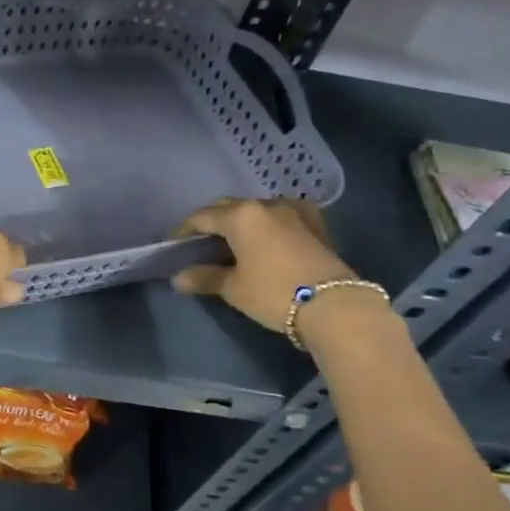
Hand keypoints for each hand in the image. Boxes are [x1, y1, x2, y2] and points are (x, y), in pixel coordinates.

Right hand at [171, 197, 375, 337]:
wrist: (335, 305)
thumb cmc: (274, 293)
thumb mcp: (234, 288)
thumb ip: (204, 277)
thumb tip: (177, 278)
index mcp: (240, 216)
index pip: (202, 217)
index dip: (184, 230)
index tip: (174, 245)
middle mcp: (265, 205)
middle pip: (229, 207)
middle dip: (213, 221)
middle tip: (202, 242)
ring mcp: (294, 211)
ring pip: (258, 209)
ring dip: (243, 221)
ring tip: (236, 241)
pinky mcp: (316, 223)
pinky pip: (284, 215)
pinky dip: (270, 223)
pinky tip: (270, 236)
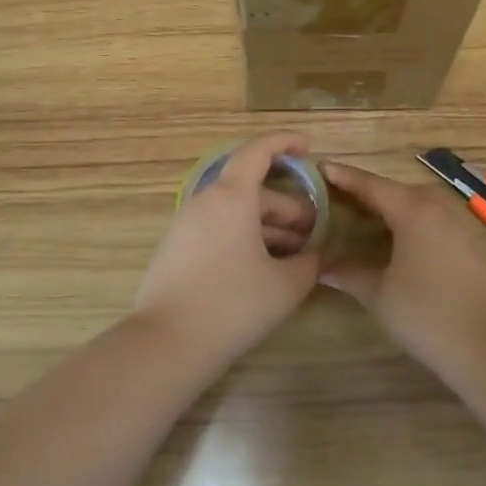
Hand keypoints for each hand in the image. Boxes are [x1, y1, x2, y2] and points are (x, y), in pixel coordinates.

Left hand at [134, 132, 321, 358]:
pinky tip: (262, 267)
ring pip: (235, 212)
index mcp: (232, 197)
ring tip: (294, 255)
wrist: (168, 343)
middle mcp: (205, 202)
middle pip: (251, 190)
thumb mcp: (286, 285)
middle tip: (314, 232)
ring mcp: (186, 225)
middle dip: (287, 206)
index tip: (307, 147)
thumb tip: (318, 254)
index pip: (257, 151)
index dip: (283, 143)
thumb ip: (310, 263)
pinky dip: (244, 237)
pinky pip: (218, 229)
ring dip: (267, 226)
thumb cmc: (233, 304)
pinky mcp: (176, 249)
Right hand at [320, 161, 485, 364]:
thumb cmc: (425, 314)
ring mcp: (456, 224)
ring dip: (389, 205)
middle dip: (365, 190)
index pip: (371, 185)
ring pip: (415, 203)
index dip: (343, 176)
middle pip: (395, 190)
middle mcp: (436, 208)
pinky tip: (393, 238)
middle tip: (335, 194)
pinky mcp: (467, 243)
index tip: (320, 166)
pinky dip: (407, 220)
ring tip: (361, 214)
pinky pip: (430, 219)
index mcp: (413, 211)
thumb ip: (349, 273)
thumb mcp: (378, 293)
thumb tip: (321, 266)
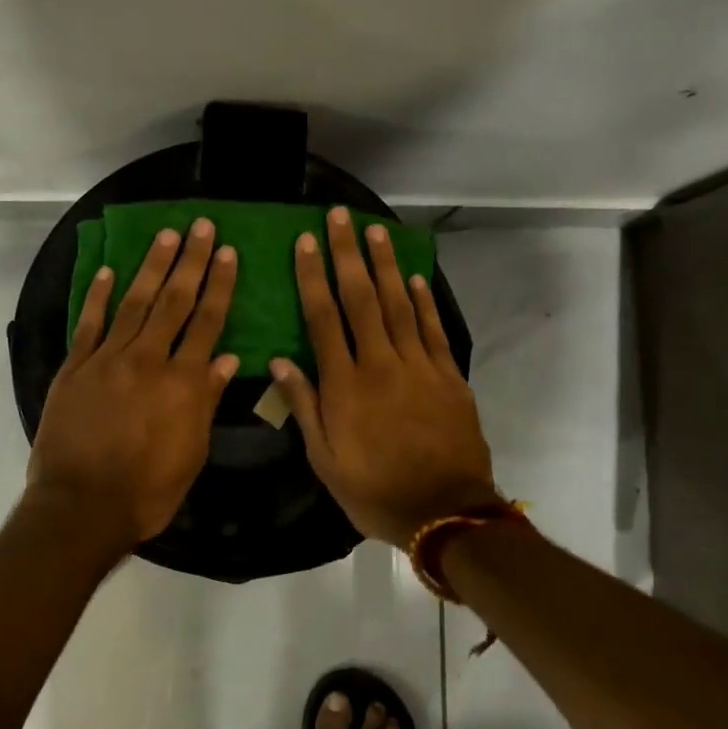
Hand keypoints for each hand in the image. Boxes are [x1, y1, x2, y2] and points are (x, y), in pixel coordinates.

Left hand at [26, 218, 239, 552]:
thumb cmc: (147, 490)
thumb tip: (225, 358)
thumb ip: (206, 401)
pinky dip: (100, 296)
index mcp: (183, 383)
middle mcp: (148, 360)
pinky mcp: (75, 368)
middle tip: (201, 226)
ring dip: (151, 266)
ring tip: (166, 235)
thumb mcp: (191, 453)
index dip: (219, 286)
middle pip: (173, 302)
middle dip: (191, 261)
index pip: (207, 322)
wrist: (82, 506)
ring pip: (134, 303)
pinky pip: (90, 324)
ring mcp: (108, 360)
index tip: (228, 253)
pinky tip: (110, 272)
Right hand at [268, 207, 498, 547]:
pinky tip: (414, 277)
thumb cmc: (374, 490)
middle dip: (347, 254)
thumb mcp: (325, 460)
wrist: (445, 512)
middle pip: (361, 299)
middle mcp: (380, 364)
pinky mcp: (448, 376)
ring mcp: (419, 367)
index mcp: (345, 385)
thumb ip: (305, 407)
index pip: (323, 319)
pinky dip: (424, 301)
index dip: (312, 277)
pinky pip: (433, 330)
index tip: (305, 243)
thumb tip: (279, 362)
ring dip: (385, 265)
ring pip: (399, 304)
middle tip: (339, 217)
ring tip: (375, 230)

### What is required
The answer should be nothing more than the lines from the one with "thumb mcp: (191, 453)" through the end of the entries, restated word for word.

### Expected answer
thumb mcp: (191, 453)
index dip: (219, 286)
middle pip: (173, 302)
middle dip: (191, 261)
index pip: (207, 322)
wrist: (82, 506)
ring pip: (134, 303)
pinky pip: (90, 324)
ring mcp: (108, 360)
index tip: (228, 253)
pinky tip: (110, 272)
Right hand at [268, 207, 498, 547]:
pinky tip: (414, 277)
thumb cmc: (374, 490)
middle dip: (347, 254)
thumb mcp: (325, 460)
wrist: (445, 512)
middle pip: (361, 299)
middle mcp: (380, 364)
pinky mcp: (448, 376)
ring mcp: (419, 367)
index mcp: (345, 385)
thumb ip: (305, 407)
index pip: (323, 319)
pinky dip: (424, 301)
index dip: (312, 277)
pinky pip: (433, 330)
index tip: (305, 243)
thumb tip: (279, 362)
ring dip: (385, 265)
ring pip: (399, 304)
middle tip: (339, 217)
ring tip: (375, 230)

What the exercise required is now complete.